*** Opening of Material provided ***

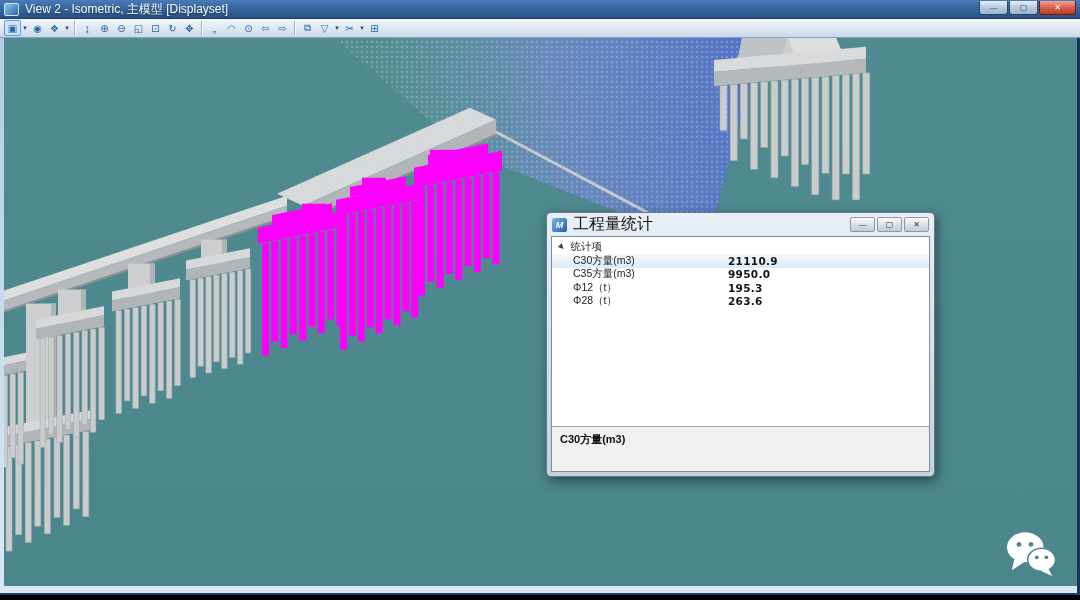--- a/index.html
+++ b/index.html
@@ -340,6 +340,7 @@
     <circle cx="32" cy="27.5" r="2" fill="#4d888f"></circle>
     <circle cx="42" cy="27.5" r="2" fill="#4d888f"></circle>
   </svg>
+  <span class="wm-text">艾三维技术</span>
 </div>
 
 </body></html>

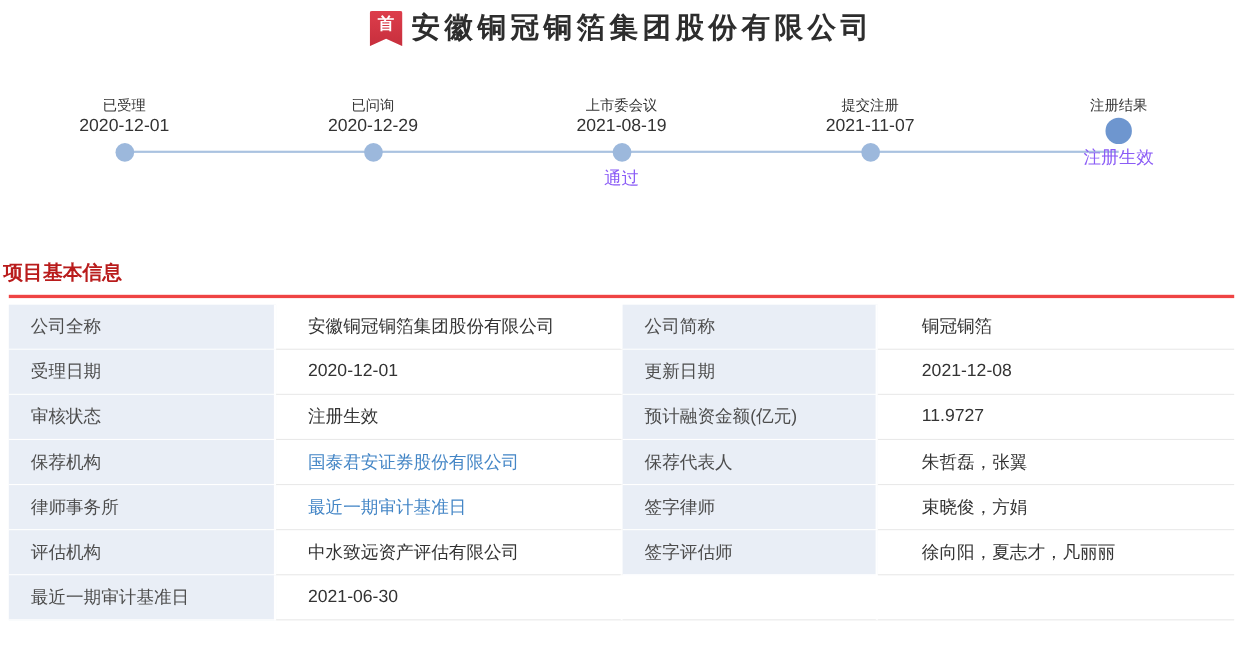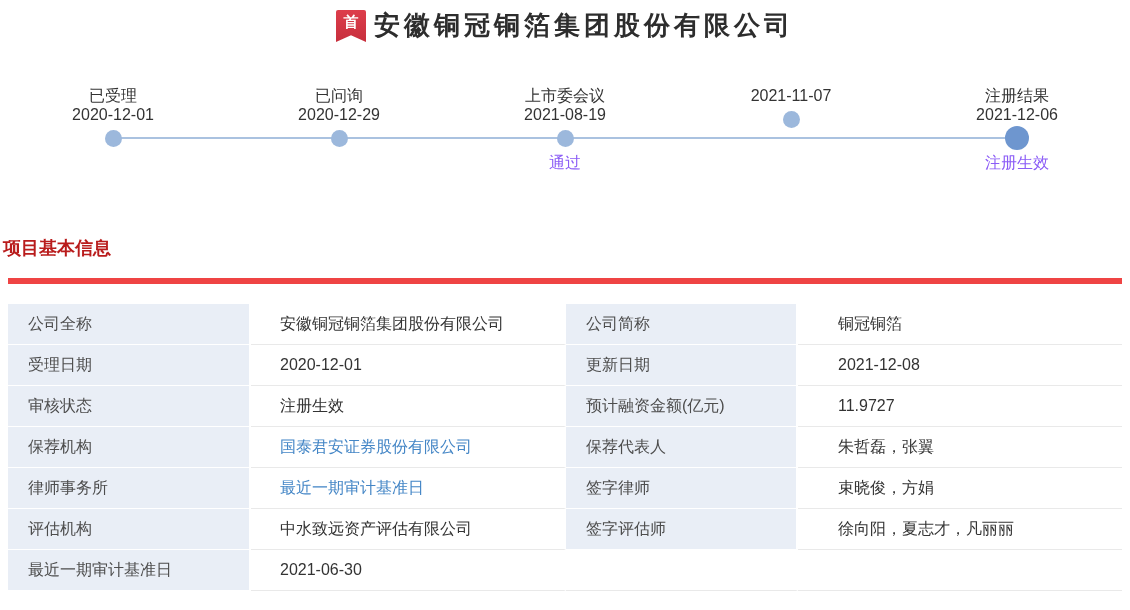--- a/index.html
+++ b/index.html
@@ -28,7 +28,7 @@
              background:var(--line-blue,#aac2e0); }
   .stages { display:flex; position:relative; }
   .stage { width:20%; text-align:center; }
-  .stage-name { font-size:16px; color:#333; line-height:19px; }
+  .stage-name { font-size:13px; color:#333; line-height:19px; }
   .stage-date { font-size:16px; color:#333; line-height:19px; }
   .dot-row { height:28px; display:flex; align-items:center; justify-content:center; position:relative; }
   .dot { width:17px; height:17px; border-radius:50%; background:var(--dot-blue,#9cb8dc); position:relative; z-index:2; }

*** Close of Material provided ***

#### [Exercise directions]
Write out the records once more, exactly as they stand, with no images.

#### [Expected answer]
--- a/index.html
+++ b/index.html
@@ -340,6 +340,7 @@
     <circle cx="32" cy="27.5" r="2" fill="#4d888f"></circle>
     <circle cx="42" cy="27.5" r="2" fill="#4d888f"></circle>
   </svg>
+  <span class="wm-text">艾三维技术</span>
 </div>
 
 </body></html>

--- a/index.html
+++ b/index.html
@@ -28,7 +28,7 @@
              background:var(--line-blue,#aac2e0); }
   .stages { display:flex; position:relative; }
   .stage { width:20%; text-align:center; }
-  .stage-name { font-size:16px; color:#333; line-height:19px; }
+  .stage-name { font-size:13px; color:#333; line-height:19px; }
   .stage-date { font-size:16px; color:#333; line-height:19px; }
   .dot-row { height:28px; display:flex; align-items:center; justify-content:center; position:relative; }
   .dot { width:17px; height:17px; border-radius:50%; background:var(--dot-blue,#9cb8dc); position:relative; z-index:2; }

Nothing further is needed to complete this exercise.